Now, I know it goes deeper than that and I've come to terms with it. I know they are only looking out for my best interest and safety of me and my loved ones, but goddamn. It doesn't make it hurt any less. And it sure as hell doesn't do any wonders for the ego.
“We sure do thank you and yours for killing all of those bad guys and breaking their shit and all... But, you see, now we're terrified of you and would really like it if you would just go away. So, here’s some pills that may or may not kill you in your sleep and, oh by the way... If you so much as touch another firearm again, we'll put you away for good in Federal 'pound you in the ass' prison. Got it? Oh and we almost forgot the best part... You're no longer allowed to handle your own money anymore either. Good luck with that and thanks for playing Sergent. Bye-bye now! *wink*”The sting of the thing has kind of worn off but it still chaps my ass.
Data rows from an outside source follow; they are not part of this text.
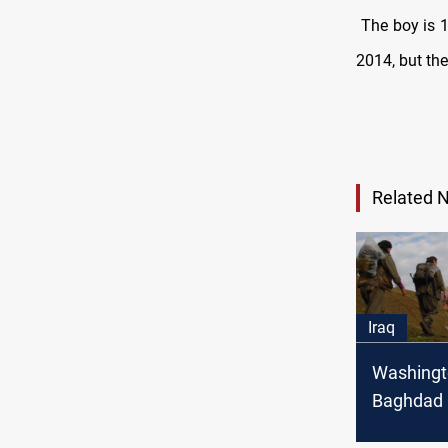
The boy is 1
2014, but the
Related 
Iraq
Washingt
Baghdad
Ankara to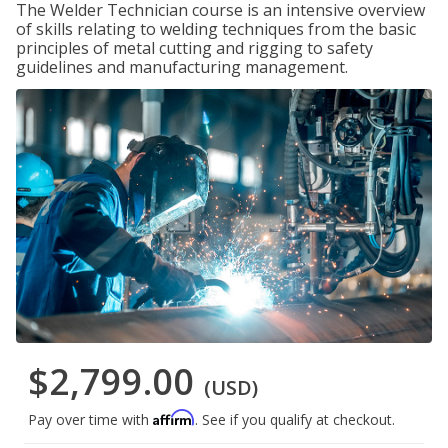
The Welder Technician course is an intensive overview
of skills relating to welding techniques from the basic
principles of metal cutting and rigging to safety
guidelines and manufacturing management.
$2,799.00
(USD)
Affirm
Pay over time with
. See if you qualify at checkout.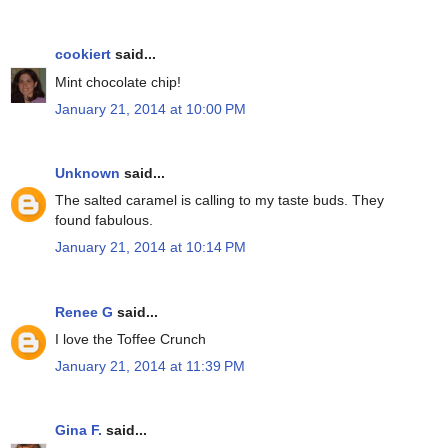
cookiert
said...
Mint chocolate chip!
January 21, 2014 at 10:00 PM
Unknown
said...
The salted caramel is calling to my taste buds. They
found fabulous.
January 21, 2014 at 10:14 PM
Renee G
said...
I love the Toffee Crunch
January 21, 2014 at 11:39 PM
Gina F.
said...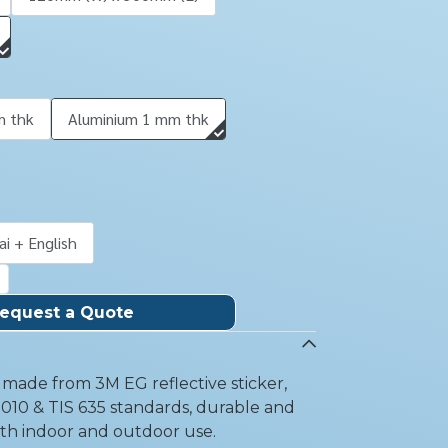
m thk
Aluminium 1 mm thk
ai + English
equest a Quote
gn made from 3M EG reflective sticker,
010 & TIS 635 standards, durable and
oth indoor and outdoor use.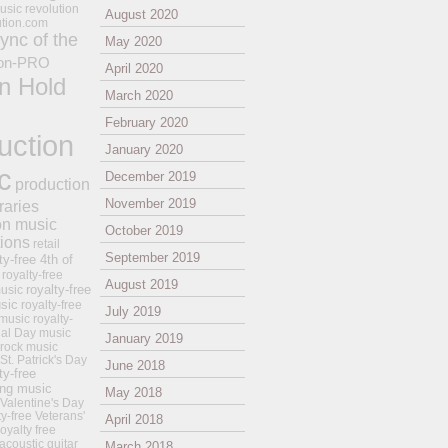
usic revolution
August 2020
ution.com
ync of the
May 2020
on-PRO
April 2020
n Hold
March 2020
February 2020
uction
January 2020
c
December 2019
production
November 2019
raries
on music
October 2019
tions
retail
September 2019
ty-free 4th of
royalty-free
August 2019
royalty-free
usic
sic
royalty-free
July 2019
music
royalty-
ial Day music
January 2019
 rock music
 St. Patrick's Day
June 2018
ty-free
ing music
May 2018
 Valentine's Day
ty-free Veterans'
April 2018
royalty free
 acoustic guitar
March 2018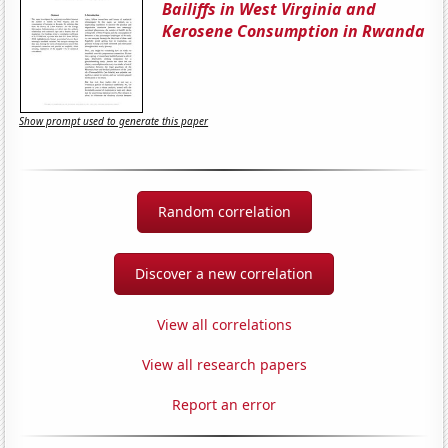
Bailiffs in West Virginia and
Kerosene Consumption in Rwanda
Show prompt used to generate this paper
Random correlation
Discover a new correlation
View all correlations
View all research papers
Report an error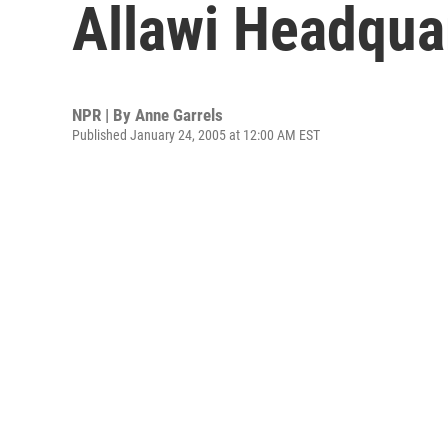
Allawi Headqua
NPR | By
Anne Garrels
Published January 24, 2005 at 12:00 AM EST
And if you were to ask if I still feel naked without a weapon I'd say “you bet your sweet ass I do!” If you'd like to know what it feels like, hang your bare ass out the window of a car and have your buddy drive eighty miles an hour as close to a barbed wire fence as he can without scratching you. That's about how I feel everyday that I don't have my weapon at the ready. Do I still wake up every day and think I should reach for my weapon? Yes, I do, but when I look, it's never there. Let me tell you, that's a shitty way to greet the day.
You know, if the VA wants to form a “support group” that actually does something other than cause more stress, all they would have to do is install an armory at their facilities. There would be no ammo necessary, just let us psychos get together once or twice a week, check out an inert firearm or two, clean and inspect them and shoot the shit.
So, yeah. I sit here before you a defective soldier. I am however still a soldier none the less even as defective as I am. I stand fast in the notion that it would be the very worst day of someone’s life if they ever broke into my home with or without a firearm. I have to.